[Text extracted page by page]
- Opening Delimiter -
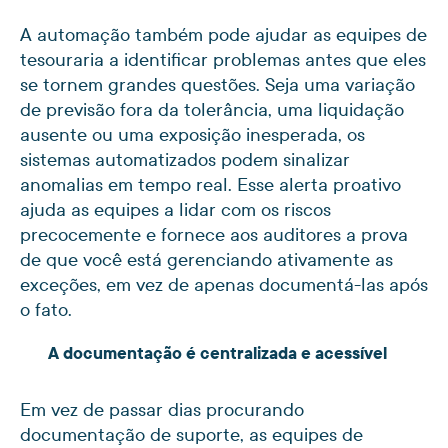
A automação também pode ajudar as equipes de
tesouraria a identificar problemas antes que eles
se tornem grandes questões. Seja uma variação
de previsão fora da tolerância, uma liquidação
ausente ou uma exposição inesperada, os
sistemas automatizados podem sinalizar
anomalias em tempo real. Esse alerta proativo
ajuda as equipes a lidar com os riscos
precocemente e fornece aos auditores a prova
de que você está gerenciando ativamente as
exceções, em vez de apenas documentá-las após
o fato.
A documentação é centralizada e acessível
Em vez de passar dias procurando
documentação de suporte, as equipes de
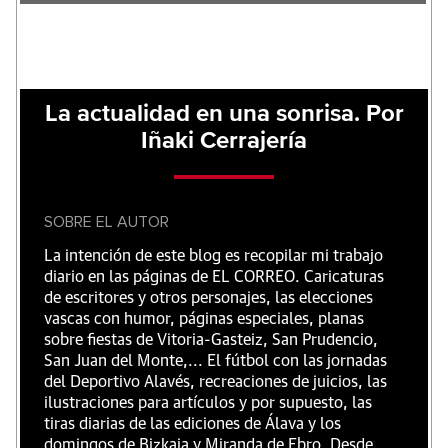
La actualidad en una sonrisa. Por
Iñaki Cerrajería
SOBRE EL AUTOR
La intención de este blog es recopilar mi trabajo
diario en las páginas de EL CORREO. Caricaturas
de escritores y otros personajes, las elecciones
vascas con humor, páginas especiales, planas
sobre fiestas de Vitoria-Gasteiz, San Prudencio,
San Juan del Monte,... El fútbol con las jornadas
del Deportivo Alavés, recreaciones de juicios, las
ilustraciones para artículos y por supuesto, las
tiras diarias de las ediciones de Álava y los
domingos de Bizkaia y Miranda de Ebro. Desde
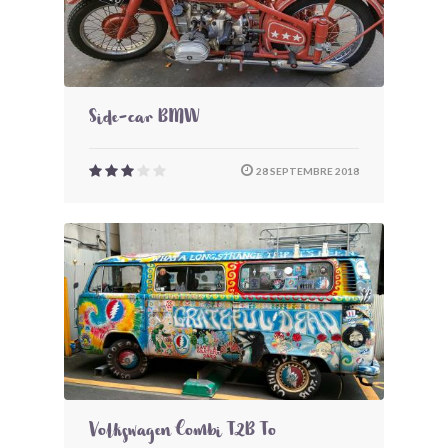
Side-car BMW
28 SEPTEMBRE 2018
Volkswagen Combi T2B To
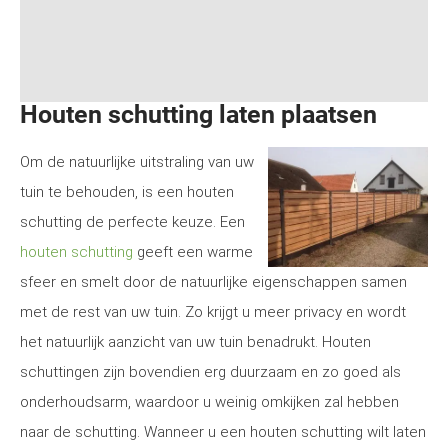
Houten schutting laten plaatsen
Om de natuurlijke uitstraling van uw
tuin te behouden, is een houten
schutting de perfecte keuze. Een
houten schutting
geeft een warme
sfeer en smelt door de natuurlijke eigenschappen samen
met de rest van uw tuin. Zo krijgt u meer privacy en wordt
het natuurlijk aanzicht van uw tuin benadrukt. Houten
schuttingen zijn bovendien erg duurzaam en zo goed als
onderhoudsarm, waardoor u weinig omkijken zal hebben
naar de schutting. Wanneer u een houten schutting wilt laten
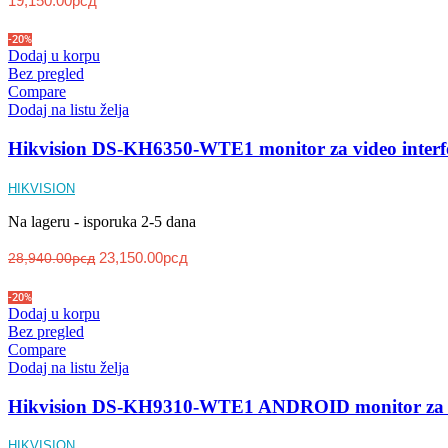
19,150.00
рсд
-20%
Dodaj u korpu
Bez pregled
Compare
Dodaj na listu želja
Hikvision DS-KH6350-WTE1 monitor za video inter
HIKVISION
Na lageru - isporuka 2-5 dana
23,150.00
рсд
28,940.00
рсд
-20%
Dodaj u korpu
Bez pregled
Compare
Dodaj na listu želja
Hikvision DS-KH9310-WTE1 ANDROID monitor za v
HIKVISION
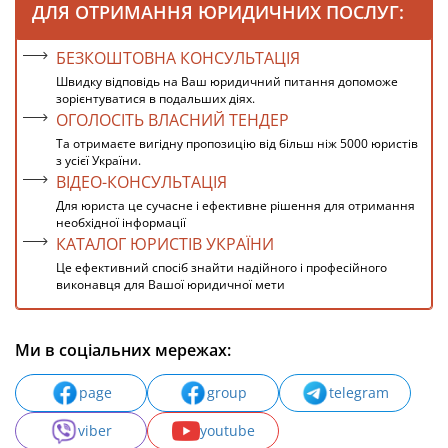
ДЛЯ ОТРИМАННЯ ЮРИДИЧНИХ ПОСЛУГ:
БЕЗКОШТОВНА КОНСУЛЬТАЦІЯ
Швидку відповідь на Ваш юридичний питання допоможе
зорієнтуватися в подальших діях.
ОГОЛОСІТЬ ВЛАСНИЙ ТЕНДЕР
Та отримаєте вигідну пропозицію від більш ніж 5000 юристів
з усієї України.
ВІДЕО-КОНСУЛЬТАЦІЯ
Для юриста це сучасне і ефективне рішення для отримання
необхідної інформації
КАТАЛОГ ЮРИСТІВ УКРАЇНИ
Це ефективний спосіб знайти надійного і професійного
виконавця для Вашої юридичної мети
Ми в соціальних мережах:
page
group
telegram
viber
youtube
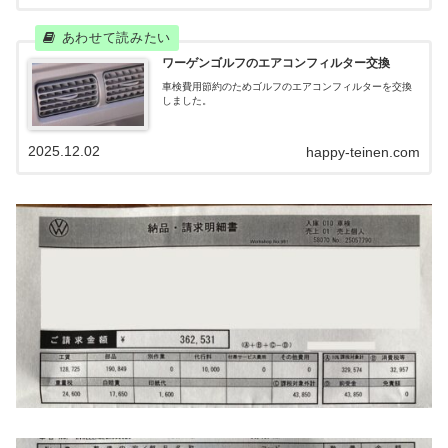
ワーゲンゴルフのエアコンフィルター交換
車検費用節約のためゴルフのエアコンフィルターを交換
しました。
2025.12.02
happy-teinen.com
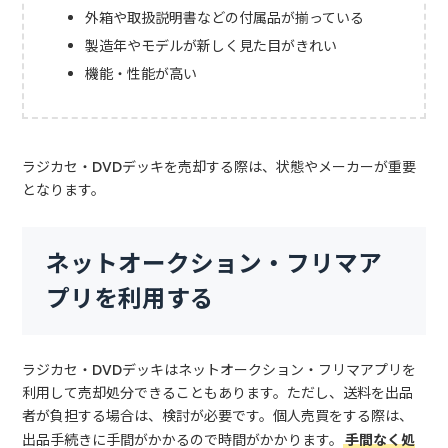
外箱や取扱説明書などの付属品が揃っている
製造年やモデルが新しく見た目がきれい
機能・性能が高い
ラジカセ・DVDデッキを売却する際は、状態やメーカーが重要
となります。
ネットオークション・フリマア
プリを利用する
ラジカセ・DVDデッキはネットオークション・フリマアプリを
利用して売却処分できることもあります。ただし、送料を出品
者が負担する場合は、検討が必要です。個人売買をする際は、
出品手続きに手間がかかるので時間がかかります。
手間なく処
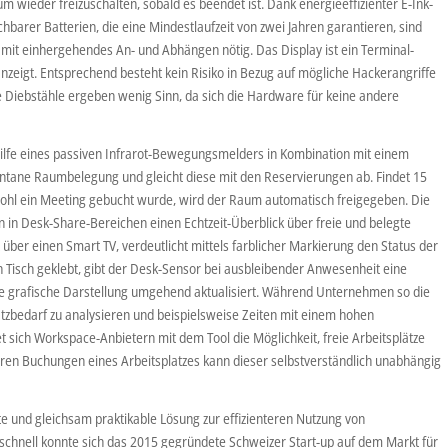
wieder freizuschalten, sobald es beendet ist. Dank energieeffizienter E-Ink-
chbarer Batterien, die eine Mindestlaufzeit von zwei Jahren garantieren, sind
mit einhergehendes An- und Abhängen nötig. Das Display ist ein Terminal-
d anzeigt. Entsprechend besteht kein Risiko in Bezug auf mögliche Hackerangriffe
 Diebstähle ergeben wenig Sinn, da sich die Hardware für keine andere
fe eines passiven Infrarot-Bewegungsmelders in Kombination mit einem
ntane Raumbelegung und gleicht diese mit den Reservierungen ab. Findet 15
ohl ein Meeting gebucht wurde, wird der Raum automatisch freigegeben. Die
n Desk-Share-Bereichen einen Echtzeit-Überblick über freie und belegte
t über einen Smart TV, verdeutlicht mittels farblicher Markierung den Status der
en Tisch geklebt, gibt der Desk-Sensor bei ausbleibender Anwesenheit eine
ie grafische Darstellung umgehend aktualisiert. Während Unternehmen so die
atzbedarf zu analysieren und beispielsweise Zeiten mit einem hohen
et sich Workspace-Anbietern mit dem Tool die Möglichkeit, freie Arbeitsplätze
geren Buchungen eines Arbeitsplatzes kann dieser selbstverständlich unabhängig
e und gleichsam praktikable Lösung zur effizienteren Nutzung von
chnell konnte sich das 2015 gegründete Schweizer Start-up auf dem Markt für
- Closing Delimiter -
- Opening Delimiter -
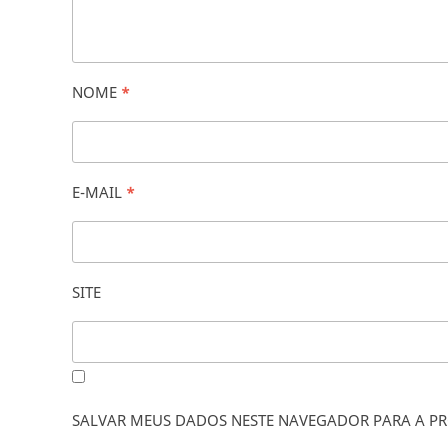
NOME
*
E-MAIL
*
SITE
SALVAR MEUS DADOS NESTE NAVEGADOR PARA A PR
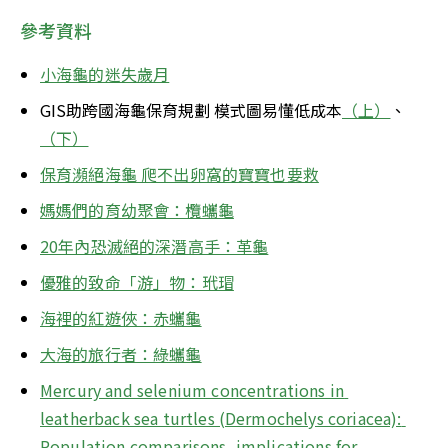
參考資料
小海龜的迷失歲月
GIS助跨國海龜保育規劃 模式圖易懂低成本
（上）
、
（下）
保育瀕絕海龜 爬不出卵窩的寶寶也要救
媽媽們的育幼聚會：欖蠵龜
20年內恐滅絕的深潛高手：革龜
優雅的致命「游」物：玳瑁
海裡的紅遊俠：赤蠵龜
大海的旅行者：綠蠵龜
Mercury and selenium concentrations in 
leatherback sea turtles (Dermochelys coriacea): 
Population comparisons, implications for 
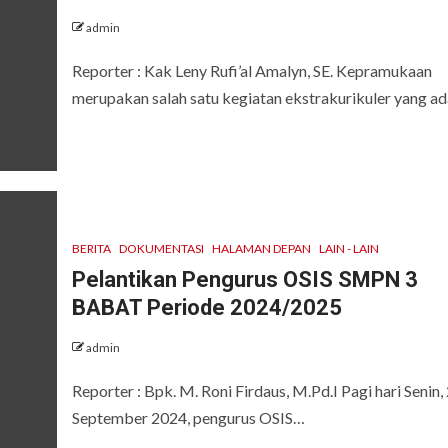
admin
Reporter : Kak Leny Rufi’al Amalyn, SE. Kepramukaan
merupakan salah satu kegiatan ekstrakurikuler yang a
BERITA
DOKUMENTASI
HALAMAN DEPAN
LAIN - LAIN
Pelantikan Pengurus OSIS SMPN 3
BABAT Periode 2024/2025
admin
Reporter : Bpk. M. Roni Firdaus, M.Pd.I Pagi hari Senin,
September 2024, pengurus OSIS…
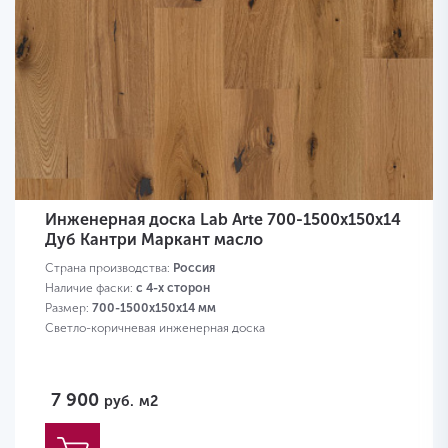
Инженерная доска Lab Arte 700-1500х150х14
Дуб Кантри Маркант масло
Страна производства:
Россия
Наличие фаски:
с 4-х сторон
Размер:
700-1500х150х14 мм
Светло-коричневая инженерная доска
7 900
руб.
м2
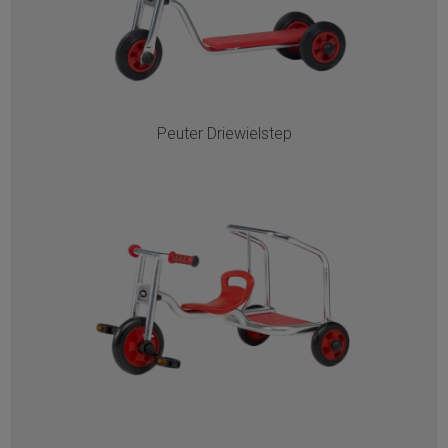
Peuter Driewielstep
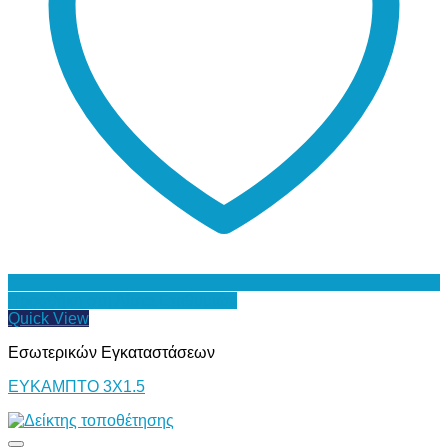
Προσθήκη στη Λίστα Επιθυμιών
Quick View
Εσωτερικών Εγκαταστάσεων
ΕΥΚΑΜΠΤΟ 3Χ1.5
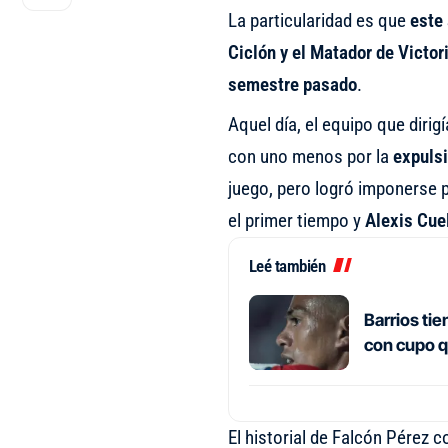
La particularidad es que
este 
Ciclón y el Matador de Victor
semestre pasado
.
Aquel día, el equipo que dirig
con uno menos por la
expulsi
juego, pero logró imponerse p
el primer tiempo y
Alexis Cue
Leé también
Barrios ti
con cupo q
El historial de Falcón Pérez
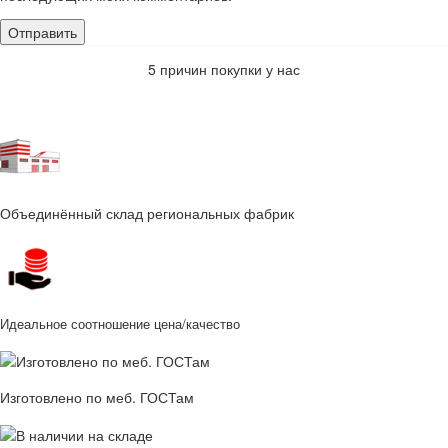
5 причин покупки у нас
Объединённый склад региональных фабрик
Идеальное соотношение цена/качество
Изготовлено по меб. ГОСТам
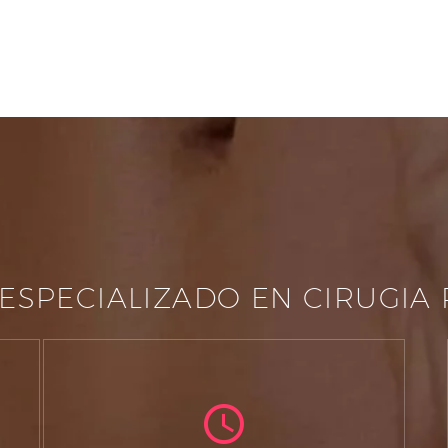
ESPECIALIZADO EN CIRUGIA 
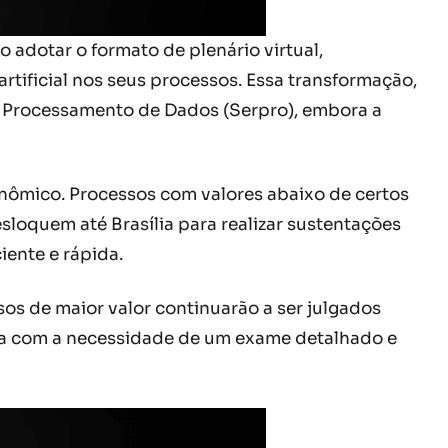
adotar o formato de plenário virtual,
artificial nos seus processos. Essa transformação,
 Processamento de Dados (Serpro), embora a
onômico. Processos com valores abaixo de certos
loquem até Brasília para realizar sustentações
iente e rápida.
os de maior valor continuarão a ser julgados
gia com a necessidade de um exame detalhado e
- Closing Delimiter -
REQUIREMENT
Reproduce everything in the records from the line containing "Peuter Driewielstep" down to the line containing "gia com a necessidade de um exame detalhado e", including both of those lines. Leave the pictures out of your answer.

TASK OUTPUT
Peuter Driewielstep
Προσθήκη στη Λίστα Επιθυμιών
Quick View
Εσωτερικών Εγκαταστάσεων
ΕΥΚΑΜΠΤΟ 3Χ1.5
La particularidad es que
este 
Ciclón y el Matador de Victor
semestre pasado
.
Aquel día, el equipo que dirig
con uno menos por la
expulsi
juego, pero logró imponerse p
el primer tiempo y
Alexis Cue
Leé también
Barrios ti
con cupo q
El historial de Falcón Pérez
5 причин покупки у нас
Объединённый склад региональных фабрик
Идеальное соотношение цена/качество
Изготовлено по меб. ГОСТам
ESPECIALIZADO EN CIRUGIA 
adotar o formato de plenário virtual,
artificial nos seus processos. Essa transformação,
 Processamento de Dados (Serpro), embora a
onômico. Processos com valores abaixo de certos
loquem até Brasília para realizar sustentações
iente e rápida.
os de maior valor continuarão a ser julgados
gia com a necessidade de um exame detalhado e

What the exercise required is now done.